130 2022-06-28 19:50:38 Ostatnio edytowany przez paslawek (2022-06-28 20:07:27)
paslawek napisał/a:Ewe131 napisał/a:Nie czytałam całości wątku, przepraszam, ale nasuwają mi się pytania Autorko:
- czy ktoś lub coś zmuszało Cię do małżeństwa?? Czy wyszłaś za męża za kare??
- Jeśli macie ślub kościelny i byłabyś w stanie udowodnić, że w momencie wychodzenia za mąż tak naprawdę tego nie chciałaś - masz podstawy do rozpoczęcia procedury unieważnienia,
-To szkoda że nie przeczytałaś całości i piszesz głupstwa
ciekawe jak to udowodnić chyba że to sarkazmy i ironia
jakimś opętaniem,upośledzeniem umysłowym,jakimś zaburzeniem ,albo chorobą psychiczną ?
można to uzasadnić taki błąd zawarcia związku pod przymusem - "ubezwłasnowalniając" jakby wstecznie Autorkę do czego sama musiałaby się przyznać i udowodnić, że mąż wykorzystał ją i jej zaburzenie
do rozpoczęcia procedury unieważnienia małżeństwa w takiej sytuacji jak u Autorki realnie, to potrzeba kupę kasy
ponieważ Autorka jest w ciąży i spodziewa się dziecka ,jeżeli jest katoliczką musiała razem z mężem przejść nauki przedmałżeńskie a w urzędzie i kościele swoim podpisem,pod przysięgą oznajmić i potwierdzić, że jest w pełni świadoma,poczytalna w pełni władz umysłowych
przekonać ognana kościelne w takich okolicznościach do tego że nie chciała wychodzić za mąż " w momencie" to jakiś absurd i robienie z a Autorki nie napiszę kogo
trochę powagi czasem nie zawadzi
ale wszystko jest możliwe na tym łez padoleNie jestem Paslawku ani opętana, ani nienormalna, ani zaburzona, ale przeszłam procedurę unieważnienia małżeństwa,powiedzmy z tzw. "winy męża", o którym też nie mogę powiedzieć ,że był opętany, nienormalny czy zaburzony.
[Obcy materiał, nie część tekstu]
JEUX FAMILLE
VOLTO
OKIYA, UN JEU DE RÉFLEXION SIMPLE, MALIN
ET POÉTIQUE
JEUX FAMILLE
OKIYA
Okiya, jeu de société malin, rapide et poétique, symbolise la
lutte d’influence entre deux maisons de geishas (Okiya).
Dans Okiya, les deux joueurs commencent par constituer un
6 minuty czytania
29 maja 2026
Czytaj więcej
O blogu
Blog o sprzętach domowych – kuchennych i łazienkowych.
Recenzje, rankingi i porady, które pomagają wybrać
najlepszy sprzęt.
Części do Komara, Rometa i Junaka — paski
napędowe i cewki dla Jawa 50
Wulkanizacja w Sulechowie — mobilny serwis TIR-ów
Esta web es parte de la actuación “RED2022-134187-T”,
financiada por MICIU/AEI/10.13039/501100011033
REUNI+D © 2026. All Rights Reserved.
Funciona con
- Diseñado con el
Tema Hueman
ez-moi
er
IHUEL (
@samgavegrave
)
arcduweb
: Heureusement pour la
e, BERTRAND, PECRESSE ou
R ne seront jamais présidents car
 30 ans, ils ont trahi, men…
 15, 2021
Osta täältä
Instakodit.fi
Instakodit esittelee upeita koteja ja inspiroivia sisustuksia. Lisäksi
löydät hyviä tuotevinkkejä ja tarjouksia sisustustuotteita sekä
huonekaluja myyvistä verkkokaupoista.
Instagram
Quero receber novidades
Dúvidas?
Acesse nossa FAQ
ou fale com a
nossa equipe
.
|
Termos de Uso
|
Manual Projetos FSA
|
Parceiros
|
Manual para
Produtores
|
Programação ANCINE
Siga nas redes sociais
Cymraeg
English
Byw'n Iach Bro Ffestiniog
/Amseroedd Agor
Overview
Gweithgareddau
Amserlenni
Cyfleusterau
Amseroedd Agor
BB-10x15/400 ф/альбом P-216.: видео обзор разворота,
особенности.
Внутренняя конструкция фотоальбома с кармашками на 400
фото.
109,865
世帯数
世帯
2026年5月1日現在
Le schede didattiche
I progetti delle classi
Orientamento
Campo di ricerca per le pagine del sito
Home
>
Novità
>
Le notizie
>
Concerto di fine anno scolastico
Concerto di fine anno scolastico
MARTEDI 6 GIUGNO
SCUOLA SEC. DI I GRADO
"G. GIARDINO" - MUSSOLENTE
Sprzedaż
Trzeba zgłębić się w przepisy kościelne, by móc dyskutować na ten temat. To nie miejsce na to. Mój proces trwał 4,5 roku. Nie mieliśmy kupy kasy, ani znajomości w kurii, ani nie wiadomo czego, czasem życie pisze różne scenariusze.
Oczywiście ,że to nie jest ani miejsce ani czas na takie dywagacje i z pewnością Wasza sytuacja znacząco odbiega od sytuacji Autorki
gdzie Autorka bardziej skręca w stronę "winy", nie jej mąż, który jest był dla Autorki jej znajomych i rodziny tylko za brzydki zaniedbany,to cała jego "wina" no i nieco był nieporadny finansowo na początku - taka jego zbrodnia niewybaczalna, mąż do ukarania z jeszcze większym rozsądkiem, na zimno, precyzyjnie, celnie.
Jak się chce być niby w porządku wobec całego świata "trzeba zabić tą miłość" koniecznie, nikomu niepotrzebne takie coś
Tutaj szukanie winnych jest bez sensu teraz i o wiele za późno
Bardzo ostry zakręt tych ludzi czeka i możliwe rozstanie się, marazm, stagnacja, nieszczęście na raty,ktoś będzie przypuszczalnie płakał niestety jak tak zostanie.
Życie niczego nie pisze albo rzadko kiedy, jest po prostu i już ,to my najczęściej piszemy scenariusze na swoje życie, na własną prośbę i życzenie z ignorancją,z niewiedzą, bez przytomności ,również użalamy się po coś taka prawda bolesna jest.